PROFITS RISE AT CADBURY
Profits at Cadbury Schweppes rose 10% to £386m in
the first half of this year.
UK RATE DECISION OPPOSED BY ONE
The men and women who set interest rates in the UK
earlier this month voted overwhelmingly in favour of leaving interest
rates unchanged at 4%, minutes of the rate decision meeting show.
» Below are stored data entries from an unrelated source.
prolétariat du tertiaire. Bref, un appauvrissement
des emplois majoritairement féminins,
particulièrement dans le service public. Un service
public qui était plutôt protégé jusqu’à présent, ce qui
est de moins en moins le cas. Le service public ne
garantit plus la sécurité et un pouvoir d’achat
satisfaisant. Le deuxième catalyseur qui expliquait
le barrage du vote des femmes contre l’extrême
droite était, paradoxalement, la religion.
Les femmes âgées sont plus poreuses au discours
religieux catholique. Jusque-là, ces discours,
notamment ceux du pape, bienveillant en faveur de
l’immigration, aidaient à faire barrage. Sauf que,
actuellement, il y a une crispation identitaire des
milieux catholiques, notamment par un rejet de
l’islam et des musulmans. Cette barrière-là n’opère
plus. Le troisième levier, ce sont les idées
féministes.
The Bank of England's Monetary Policy Committee voted
eight to one in favour of the no-change decision, its eight in as many
months.
TURKEY
HEADS FOR EARLY ELECTION
Leaders of the three parties in Turkey's coalition
government have opted for early elections on 3 November in an attempt to
end the country's political crisis.
The decision came after the government lost its
majority in parliament, following mass defections from the party of
ailing Prime Minister Bulent Ecevit.
In the last two weeks, 59 deputies have left his
Democratic Left Party (DSP), leaving the coalition government with 275
seats in the 550-seat parliament.
US MULLS LESS DEPENDENCE ON GULF OIL
The United States is actively pursuing a new energy
security policy, so as to considerably lower its dependence on the oil
rich states of the Gulf and diversify significantly its energy sources.
In order to overcome the psychological issue of
energy security the US is hoping to double its oil imports from Nigeria
— from the current 900,000 barrels a day to around 1.8 million barrels
per day in the next five years, says Dr. Paul Michael Wihbey, a fellow
of the American Institute of Advanced Strategic and Political Studies.
Dr. Wihbey, a member of the African Oil Policy Initiative Group (AOPIG),
said this while presenting his paper last week in Lagos, Nigeria,
emphasizing the US needs to diversify its oil and energy sources.